Figure 1: Level of psychological distress among 11–17 year olds, by age group and sex, 2013–14

The bar chart shows that a larger proportion of females experienced high or very high psychological distress than males and a larger proportion of those aged 16–17 than those aged 11–15.

Chart: AIHW.
Source: AIHW analysis of the Young Minds Matter Survey Results Query Tool.

In 2017–18, based on self-reported data in the ABS National Health Survey among young people aged 18–24:

  • an estimated 15% (or 339,000) had high or very high levels of psychological distress—29% reported moderate levels and 49% had low levels
  • a higher proportion of females than males reported high or very high levels of psychological distress (18% and 12%, respectively).

Has there been a change over time?

Among young people aged 18–24, the rate of high or very high psychological distress increased from 12% to 15% between 2011–12 and 2014–15. However, there was little change between 2014–15 and 2017–18.

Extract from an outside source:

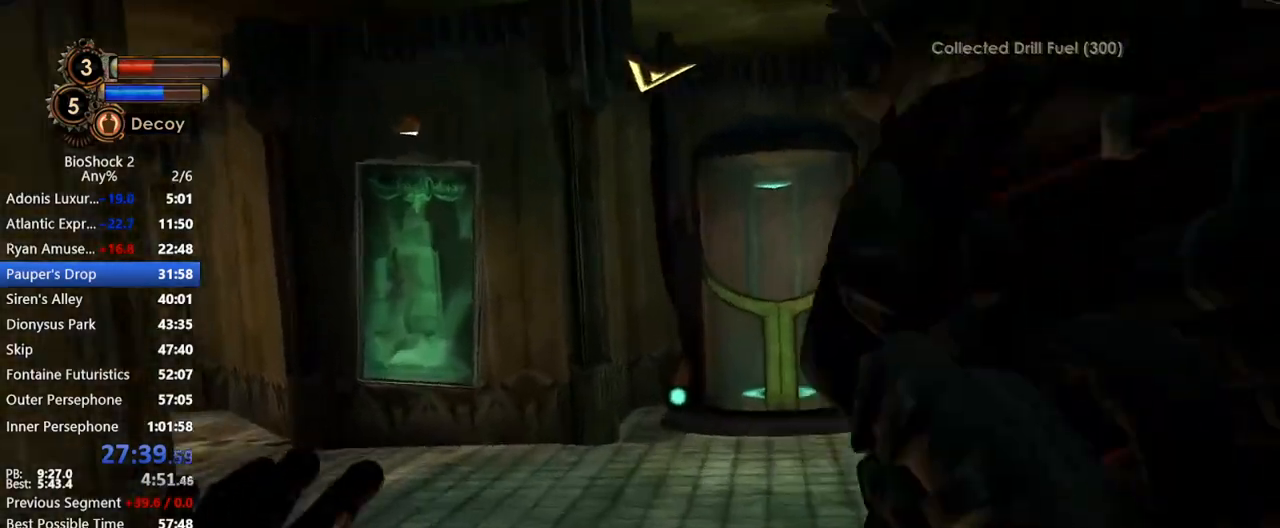
{"keys": ["a"], "mouse": [], "events": [[233, "a", "down"], [283, "w", "up"]]}
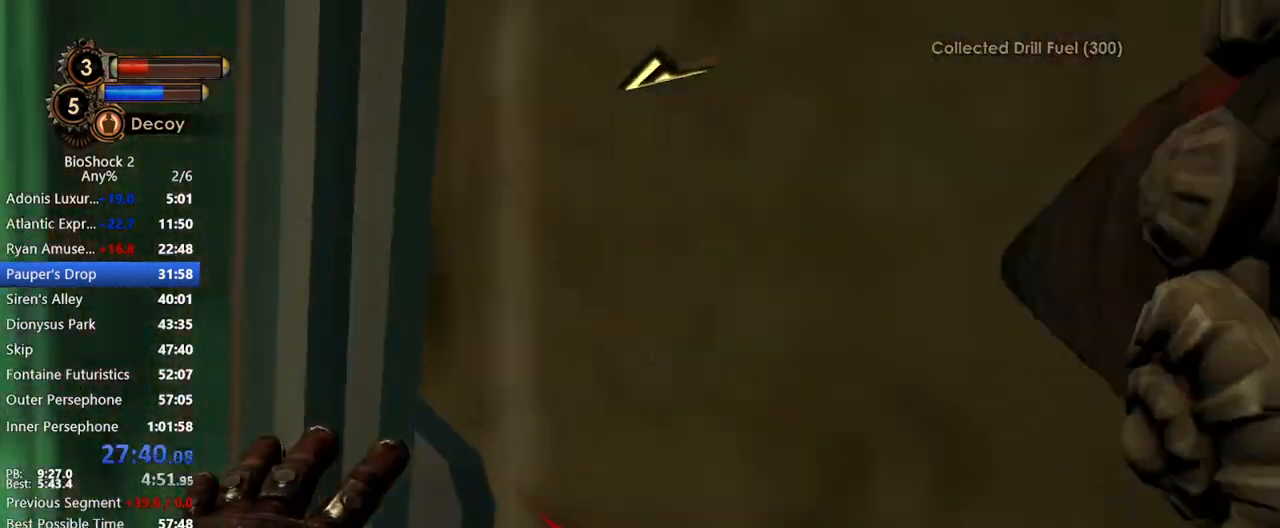
{"keys": ["a", "w"], "mouse": [], "events": [[233, "w", "down"]]}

For females aged 18–24, the rate of high or very high psychological distress also rose between 2011–12 and 2014–15, from 13% to 20%. However, there was little change between 2014–15 and 2017–18 (Figure 2).

Levels of psychological distress for females aged 18–24 were higher than all other age groups in 2014–15, and higher than those aged 35–44, 65–74 and 75 years and over in 2017–18 (ABS 2015, ABS 2018a).

Figure 2: Psychological distress among 18–24 year olds, by sex, 2011–12 to 2017–18

The column chart shows that the rate of high or very high psychological distress increased over time for young males and varied for young females, with the lowest in 2011–12 (13%25). The rate of high or very high psychological distress has been consistently higher for females than males (18%25 compared with 12%25 in 2017–18).

Note: The data for females 2011–12 have a relative standard error (RSE) of 25% to 50% and should be treated with caution.
Chart: AIHW.
Sources: ABS 2012, 2015, 2018a.

How many young people have mental illness?

In 2013–14, based on information collected from parents/carers in the Young Minds Matter survey, among young people aged 12–17:

  • an estimated 245,000 (around 14%) experienced a mental disorder in the 12 months before the survey, with a higher proportion of males than females (16% compared with 13%) (AIHW analysis of the Young Minds Matter Survey Results Query Tool; Lawrence et al. 2015)
  • anxiety and attention-deficit/hyperactivity disorder (ADHD) were the most common disorders (7.0% and 6.3%, respectively). Anxiety was the most common disorder among girls (7.7%) and ADHD the most common disorder among boys (9.8%) (Figure 3).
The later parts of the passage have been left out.